A free, public learning resource for the energy industry.
An open, anonymised register of safety incidents, near-misses, and operational failures across utility-scale renewable energy and grid infrastructure. Built so the industry can learn from itself.
Why this exists
Utility-scale renewable energy assets — solar, wind, battery storage, grid infrastructure — are deployed at unprecedented pace. Incidents happen: thermal events, control failures, structural and electrical faults, near-misses. Most learning currently stays inside operator walls. Smaller operators, contractors, and new entrants therefore repeat mistakes the industry has already paid to learn.
The Energy Incident Register addresses that gap. It is a free, public, anonymised record of incidents and the lessons they produced. Operated as a community resource. No paywall, no commercial agenda, no commercial relationships with submitters or readers.
How it works
1. Submit
Operators, engineers, and contractors submit incidents through a structured form. Identifying details about sites, vendors, and personnel are kept private.
2. Review and anonymise
Each submission is reviewed manually. Anonymisation is mandatory and irreversible. The published entry preserves the technical lesson without identifying the source.
3. Publish and learn
Approved entries are published with a unique reference, structured fields, and clear lessons learned. The register is searchable and free for anyone to use.
Editorial principles
- Anonymisation is mandatory. No published record identifies an operator, site, vendor, or person.
- Descriptive, not investigative. The register describes what happened and what was learned. It does not assign blame.
- Lessons-led. Every entry must communicate a useful lesson. Pure incident logging without learning is rejected.
- No commercial promotion. The register does not promote any product, service, or vendor.
- Submitter confidentiality. Submitter identities are held in confidence and never published.
The register is not a regulator and not an investigator.

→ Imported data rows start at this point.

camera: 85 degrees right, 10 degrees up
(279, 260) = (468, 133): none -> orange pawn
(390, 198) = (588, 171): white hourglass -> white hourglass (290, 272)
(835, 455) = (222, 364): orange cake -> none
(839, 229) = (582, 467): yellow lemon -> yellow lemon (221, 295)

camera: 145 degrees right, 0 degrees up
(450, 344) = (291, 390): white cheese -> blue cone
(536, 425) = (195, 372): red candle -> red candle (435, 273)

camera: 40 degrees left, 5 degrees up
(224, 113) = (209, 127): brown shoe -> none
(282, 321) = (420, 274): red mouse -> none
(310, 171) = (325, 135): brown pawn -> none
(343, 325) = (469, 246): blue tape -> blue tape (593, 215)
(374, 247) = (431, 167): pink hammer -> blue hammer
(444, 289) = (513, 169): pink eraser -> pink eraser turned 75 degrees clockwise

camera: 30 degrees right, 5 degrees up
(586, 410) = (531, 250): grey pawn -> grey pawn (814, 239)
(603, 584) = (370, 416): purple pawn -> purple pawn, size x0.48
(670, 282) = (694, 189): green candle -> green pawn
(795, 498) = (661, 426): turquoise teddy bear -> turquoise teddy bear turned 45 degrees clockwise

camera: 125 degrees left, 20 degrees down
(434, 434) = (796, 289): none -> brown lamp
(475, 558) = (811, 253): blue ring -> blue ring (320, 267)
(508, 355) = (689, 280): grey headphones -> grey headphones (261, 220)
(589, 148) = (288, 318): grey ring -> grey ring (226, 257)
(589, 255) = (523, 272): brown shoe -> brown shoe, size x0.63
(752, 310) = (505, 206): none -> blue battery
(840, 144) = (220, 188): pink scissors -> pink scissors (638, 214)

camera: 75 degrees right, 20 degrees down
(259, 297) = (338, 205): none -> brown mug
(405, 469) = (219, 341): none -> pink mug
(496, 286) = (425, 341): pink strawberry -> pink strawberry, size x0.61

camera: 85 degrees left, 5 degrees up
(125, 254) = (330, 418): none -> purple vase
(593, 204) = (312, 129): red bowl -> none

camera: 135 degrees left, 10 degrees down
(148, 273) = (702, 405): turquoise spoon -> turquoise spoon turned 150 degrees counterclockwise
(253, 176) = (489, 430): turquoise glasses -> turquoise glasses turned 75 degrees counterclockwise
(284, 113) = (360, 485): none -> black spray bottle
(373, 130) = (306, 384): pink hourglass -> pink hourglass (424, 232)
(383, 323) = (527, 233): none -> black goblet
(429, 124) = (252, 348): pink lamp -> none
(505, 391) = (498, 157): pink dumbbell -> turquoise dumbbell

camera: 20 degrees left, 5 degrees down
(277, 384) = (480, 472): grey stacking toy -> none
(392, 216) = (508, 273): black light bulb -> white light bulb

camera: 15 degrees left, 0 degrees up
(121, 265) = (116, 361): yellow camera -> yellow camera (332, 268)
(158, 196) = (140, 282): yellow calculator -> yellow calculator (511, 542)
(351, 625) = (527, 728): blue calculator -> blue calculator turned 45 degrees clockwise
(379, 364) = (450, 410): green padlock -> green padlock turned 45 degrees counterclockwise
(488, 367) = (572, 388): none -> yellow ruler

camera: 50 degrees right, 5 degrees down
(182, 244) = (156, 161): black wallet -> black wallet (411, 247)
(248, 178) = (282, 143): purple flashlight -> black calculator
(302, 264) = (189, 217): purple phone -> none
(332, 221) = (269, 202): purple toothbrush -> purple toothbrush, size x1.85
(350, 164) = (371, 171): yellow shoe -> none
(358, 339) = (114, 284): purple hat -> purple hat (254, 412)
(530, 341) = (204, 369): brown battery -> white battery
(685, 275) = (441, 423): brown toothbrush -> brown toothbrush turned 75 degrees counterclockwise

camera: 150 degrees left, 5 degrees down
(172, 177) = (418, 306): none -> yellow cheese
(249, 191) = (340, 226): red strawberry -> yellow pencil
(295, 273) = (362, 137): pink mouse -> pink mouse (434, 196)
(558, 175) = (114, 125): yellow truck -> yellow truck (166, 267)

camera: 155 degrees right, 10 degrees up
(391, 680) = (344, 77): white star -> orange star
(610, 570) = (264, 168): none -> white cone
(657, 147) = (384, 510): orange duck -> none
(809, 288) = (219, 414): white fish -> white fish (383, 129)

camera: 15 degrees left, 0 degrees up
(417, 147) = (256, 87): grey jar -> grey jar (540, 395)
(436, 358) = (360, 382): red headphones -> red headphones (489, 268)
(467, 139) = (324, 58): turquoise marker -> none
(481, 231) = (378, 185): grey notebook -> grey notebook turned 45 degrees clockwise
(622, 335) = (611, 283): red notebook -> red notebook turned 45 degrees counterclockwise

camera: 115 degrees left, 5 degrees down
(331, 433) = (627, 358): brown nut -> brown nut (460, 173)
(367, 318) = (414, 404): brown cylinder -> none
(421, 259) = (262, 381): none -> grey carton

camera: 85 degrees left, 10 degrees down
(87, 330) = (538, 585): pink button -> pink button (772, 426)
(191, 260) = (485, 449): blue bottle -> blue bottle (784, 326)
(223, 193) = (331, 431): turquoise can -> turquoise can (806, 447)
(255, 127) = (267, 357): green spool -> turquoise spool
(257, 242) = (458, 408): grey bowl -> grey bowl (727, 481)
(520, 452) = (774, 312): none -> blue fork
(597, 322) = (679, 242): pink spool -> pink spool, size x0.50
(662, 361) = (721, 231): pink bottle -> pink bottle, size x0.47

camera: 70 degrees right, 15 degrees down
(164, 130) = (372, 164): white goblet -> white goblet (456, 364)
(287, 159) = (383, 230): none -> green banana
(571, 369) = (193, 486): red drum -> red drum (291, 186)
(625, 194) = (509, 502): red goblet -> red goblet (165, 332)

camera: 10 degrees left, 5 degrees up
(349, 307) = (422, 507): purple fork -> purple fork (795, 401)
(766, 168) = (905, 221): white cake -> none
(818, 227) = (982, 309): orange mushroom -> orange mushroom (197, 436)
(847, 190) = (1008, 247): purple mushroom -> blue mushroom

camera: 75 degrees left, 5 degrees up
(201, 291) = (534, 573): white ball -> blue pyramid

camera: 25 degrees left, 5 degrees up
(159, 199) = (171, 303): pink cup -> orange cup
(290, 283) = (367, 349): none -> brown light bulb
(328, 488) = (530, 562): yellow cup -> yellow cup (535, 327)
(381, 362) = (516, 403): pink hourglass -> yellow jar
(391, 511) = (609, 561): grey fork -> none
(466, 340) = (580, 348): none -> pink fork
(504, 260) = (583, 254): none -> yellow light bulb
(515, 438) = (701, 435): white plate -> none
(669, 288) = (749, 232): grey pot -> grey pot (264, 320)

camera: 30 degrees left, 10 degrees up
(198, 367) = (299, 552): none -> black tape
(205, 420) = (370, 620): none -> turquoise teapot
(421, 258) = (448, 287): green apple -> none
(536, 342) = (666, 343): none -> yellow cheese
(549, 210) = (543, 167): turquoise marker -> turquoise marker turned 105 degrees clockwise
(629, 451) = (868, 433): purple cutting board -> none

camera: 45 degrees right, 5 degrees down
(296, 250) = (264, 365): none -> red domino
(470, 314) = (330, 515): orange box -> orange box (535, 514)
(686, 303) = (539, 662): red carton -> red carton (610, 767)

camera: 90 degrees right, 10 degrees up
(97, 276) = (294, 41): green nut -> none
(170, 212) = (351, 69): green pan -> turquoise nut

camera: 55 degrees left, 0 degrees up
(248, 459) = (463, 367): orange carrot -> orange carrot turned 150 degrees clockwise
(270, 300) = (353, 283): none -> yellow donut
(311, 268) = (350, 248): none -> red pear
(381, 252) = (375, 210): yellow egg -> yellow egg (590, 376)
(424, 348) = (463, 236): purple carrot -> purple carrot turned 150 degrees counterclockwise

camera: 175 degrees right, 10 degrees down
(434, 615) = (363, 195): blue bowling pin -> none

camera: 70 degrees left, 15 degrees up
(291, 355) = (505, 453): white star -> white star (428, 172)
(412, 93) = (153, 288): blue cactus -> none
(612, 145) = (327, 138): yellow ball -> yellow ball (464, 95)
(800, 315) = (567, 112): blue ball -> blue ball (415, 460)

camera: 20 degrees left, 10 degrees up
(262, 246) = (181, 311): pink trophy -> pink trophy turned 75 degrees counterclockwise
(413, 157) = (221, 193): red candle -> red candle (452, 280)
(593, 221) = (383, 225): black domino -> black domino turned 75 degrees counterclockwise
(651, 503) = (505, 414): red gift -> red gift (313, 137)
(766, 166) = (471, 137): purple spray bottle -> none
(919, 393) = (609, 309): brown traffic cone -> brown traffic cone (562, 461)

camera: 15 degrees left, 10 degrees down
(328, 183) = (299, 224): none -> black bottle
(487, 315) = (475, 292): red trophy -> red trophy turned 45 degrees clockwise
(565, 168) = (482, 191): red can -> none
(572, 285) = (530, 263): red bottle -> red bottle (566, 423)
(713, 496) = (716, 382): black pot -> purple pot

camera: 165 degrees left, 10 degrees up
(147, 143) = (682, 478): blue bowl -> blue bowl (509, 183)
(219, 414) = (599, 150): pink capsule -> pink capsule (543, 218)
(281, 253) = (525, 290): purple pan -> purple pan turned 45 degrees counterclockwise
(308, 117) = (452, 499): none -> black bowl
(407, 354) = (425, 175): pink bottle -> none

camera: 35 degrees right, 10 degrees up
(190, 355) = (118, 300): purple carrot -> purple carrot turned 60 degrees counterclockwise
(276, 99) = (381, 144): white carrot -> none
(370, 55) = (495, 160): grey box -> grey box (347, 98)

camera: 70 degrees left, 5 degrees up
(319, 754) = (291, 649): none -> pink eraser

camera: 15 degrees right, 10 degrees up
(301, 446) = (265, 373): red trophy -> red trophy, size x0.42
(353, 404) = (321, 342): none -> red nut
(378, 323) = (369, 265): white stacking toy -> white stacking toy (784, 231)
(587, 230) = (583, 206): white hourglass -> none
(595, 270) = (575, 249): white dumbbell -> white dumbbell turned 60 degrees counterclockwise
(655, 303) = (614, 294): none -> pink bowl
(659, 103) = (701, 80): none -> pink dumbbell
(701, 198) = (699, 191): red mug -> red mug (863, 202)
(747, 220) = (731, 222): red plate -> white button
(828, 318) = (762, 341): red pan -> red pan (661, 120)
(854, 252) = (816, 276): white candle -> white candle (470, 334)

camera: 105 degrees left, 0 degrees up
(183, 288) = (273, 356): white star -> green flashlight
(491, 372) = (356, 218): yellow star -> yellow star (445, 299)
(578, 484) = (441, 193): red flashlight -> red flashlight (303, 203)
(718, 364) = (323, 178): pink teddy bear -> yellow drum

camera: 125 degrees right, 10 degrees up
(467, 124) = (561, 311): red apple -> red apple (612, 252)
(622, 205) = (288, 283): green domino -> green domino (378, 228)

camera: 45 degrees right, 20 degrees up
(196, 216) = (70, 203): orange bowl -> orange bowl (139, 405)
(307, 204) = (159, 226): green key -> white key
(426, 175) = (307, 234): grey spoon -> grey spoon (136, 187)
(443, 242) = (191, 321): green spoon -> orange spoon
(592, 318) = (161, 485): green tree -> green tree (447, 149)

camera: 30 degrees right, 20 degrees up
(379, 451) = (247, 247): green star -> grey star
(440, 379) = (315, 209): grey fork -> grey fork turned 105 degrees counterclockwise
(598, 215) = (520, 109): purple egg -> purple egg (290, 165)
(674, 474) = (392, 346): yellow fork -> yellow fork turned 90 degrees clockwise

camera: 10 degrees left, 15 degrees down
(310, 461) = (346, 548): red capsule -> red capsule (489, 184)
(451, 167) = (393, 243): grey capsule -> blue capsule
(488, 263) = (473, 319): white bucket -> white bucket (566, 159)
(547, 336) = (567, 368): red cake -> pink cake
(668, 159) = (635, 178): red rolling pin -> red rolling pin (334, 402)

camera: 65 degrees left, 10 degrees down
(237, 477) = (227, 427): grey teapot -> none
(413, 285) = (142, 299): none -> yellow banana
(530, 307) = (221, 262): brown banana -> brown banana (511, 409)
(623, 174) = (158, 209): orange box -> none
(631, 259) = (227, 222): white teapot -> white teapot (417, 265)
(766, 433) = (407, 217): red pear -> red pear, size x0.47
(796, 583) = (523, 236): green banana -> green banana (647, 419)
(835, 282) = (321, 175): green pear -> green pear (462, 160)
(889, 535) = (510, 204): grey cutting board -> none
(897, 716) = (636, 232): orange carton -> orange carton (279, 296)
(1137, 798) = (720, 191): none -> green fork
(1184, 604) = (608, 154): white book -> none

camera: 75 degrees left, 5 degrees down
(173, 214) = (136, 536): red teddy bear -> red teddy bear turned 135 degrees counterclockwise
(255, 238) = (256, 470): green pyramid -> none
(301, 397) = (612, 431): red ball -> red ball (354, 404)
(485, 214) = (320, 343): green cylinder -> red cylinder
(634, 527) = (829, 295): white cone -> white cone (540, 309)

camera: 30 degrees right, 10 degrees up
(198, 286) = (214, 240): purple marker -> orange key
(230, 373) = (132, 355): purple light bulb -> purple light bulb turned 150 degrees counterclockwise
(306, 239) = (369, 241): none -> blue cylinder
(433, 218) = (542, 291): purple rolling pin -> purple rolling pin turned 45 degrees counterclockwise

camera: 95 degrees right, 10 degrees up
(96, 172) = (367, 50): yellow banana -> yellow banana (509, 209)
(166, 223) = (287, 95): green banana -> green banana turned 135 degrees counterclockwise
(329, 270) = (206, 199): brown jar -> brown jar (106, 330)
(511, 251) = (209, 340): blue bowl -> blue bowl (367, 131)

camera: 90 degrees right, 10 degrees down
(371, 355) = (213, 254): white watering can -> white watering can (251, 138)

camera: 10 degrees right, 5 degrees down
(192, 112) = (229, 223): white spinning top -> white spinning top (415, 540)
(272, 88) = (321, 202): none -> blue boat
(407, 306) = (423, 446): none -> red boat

Critical incidents requiring formal investigation should be reported to the relevant national authority. The register exists to share lessons learned, not to replace regulatory reporting.
Who runs it
The register is operated by ClearDeskPro CIC, a UK community interest company (an asset-locked legal structure designed for activities that benefit the community rather than private shareholders). The CIC holds no commercial interests in the energy industry and does not sell products or services. Funding comes from a small annual donation from a separate commercial entity, with grant funding pursued for the longer term.